G. was not three months out of a relationship when we started dating. What if he was at the stage of enjoying his freedom and being on his own – where he could do whatever he wanted to, whenever he wanted to, and as long as he wanted to? It’s like first few months in the residence after leaving the parents’ place. So he is now reluctant to give up those relatively recently discovered freedoms. For me the time after separation brought a short-lived relief and then I got sucked into care for the kids, work issues and basically pushed myself into dating which was partially a vent. For him there was no such added pressure from any of the listed things. So he just isn’t in a rush to give up the alone time. Quite understandable.
Another thought – I keep interpreting his actions from standpoint of my insecurity and keep missing the fact that he’s quite insecure himself – in some things he says or does, the looks and such – I can tell that he still cannot believe I am interested. Not fully and not all the time. If I were him, my train of thought might go somewhat like – there is this young, smart, highly educated, pretty and sexy gal who was admired by half of the male plant population (give or take – cannot say for sure), including his more educated and younger handsome boss – why would she want to be with someone like him?

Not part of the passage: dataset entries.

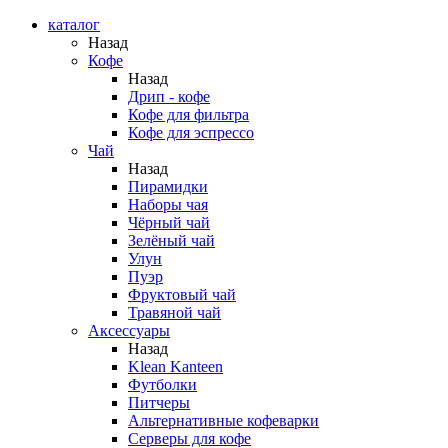
каталог
Назад
Кофе
Назад
Дрип - кофе
Кофе для фильтра
Кофе для эспрессо
Чай
Назад
Пирамидки
Наборы чая
Чёрный чай
Зелёный чай
Улун
Пуэр
Фруктовый чай
Травяной чай
Аксессуары
Назад
Klean Kanteen
Футболки
Питчеры
Альтернативные кофеварки
Серверы для кофе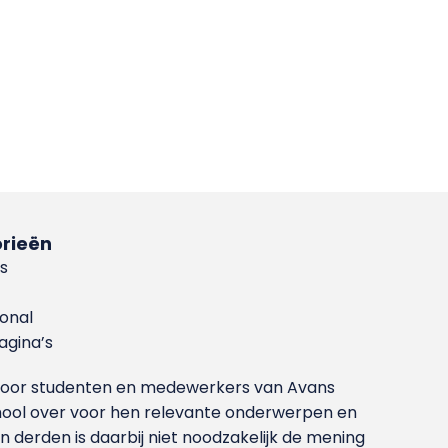
rieën
s
ional
gina’s
g voor studenten en medewerkers van Avans
ool over voor hen relevante onderwerpen en
derden is daarbij niet noodzakelijk de mening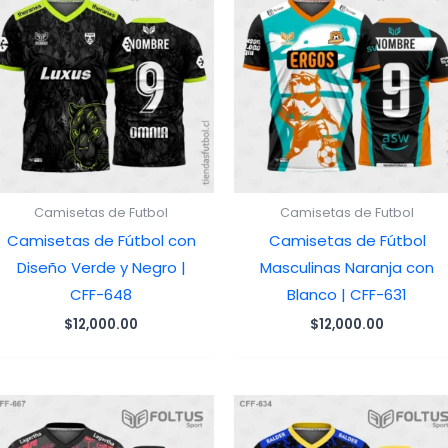
Camisetas de Futbol
Camisetas de Futbol
Camisetas de Fútbol con
Camisetas de Fútbol
Diseño Verde y Negro |
Masculinas Naranja con
CFF-648
Blanco | CFF-631
$
12,000.00
$
12,000.00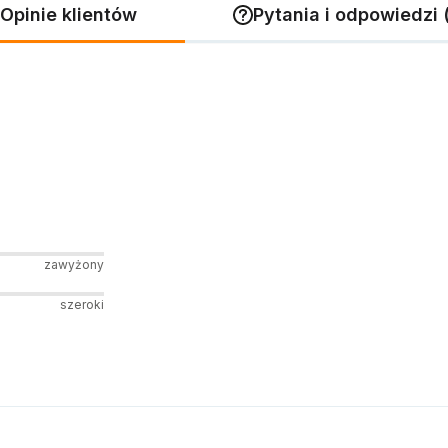
Opinie klientów
Pytania i odpowiedzi 
zawyżony
szeroki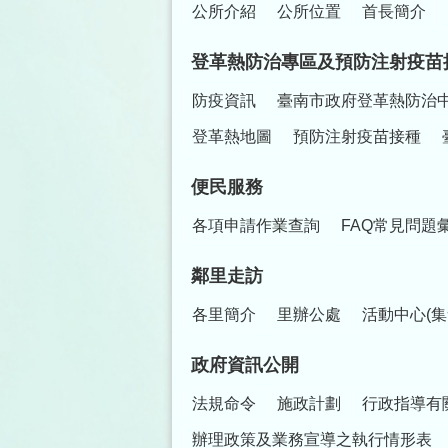
公所介紹
公所位置
首長簡介
登革熱防治專區及預防注射疫苗
防疫資訊
臺南市政府登革熱防治
登革熱地圖
預防注射疫苗接種
便民服務
各項申請作業查詢
FAQ常見問題
鄰里走訪
各里簡介
里辦公處
活動中心(集
政府資訊公開
法規命令
施政計劃
行政指導有
辦理政策及業務宣導之執行情形表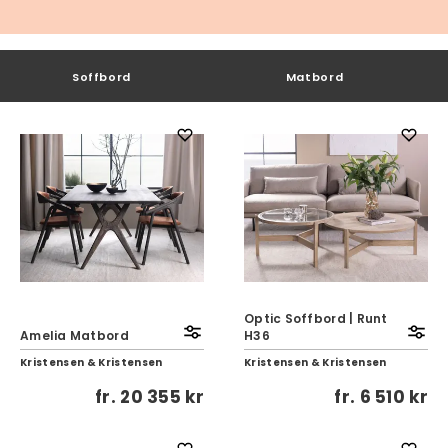
Soffbord
Matbord
Optic Soffbord | Runt
Amelia Matbord
H36
Kristensen & Kristensen
Kristensen & Kristensen
fr.
20 355 kr
fr.
6 510 kr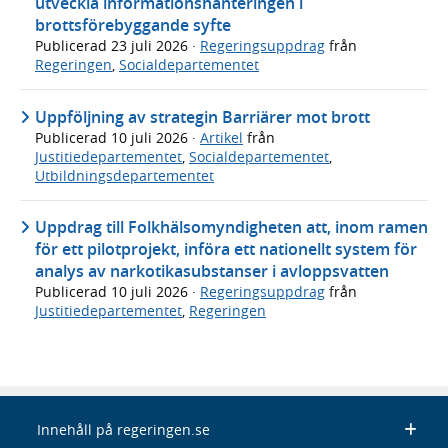
utveckla informationshanteringen i
brottsförebyggande syfte
Publicerad
23 juli 2026
·
Regeringsuppdrag
från
Regeringen
,
Socialdepartementet
Uppföljning av strategin Barriärer mot brott
Publicerad
10 juli 2026
·
Artikel
från
Justitiedepartementet
,
Socialdepartementet
,
Utbildningsdepartementet
Uppdrag till Folkhälsomyndigheten att, inom ramen
för ett pilotprojekt, införa ett nationellt system för
analys av narkotikasubstanser i avloppsvatten
Publicerad
10 juli 2026
·
Regeringsuppdrag
från
Justitiedepartementet
,
Regeringen
Innehåll på regeringen.se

And I am not trying to be cocky here, I am also not trying to demonstrate that I am above him in some way – I am not! He is a bright, smart, self-educated, kind, caring, funny, supportive and attractive guy who also as it turned out can cook (which is not on my skills list, but among those that I value). He has his own opinion on a broad number of subjects – in history, politics, economics and other areas. But from the social standpoint – even in this country – we are an odd match. And from what I gather, he used to go with what the society would expect him to go with – and ended up alone over and over again. Now that I said so, so did I – I dated and eventually married guys “of my own circles” – at least by the external metrics – and ended up where I am now.
I know that I told him before how much I hated lies and that I but it’s one thing being told and another to witness what lies do to me. If he learns the lesson from Saturday (I also told him how I was drinking badly after that, I guess it makes the picture complete), good, we’re moving on. If not – then well, sooner or later my lies detector will come off again – and I’ll deal with it when and if I have to.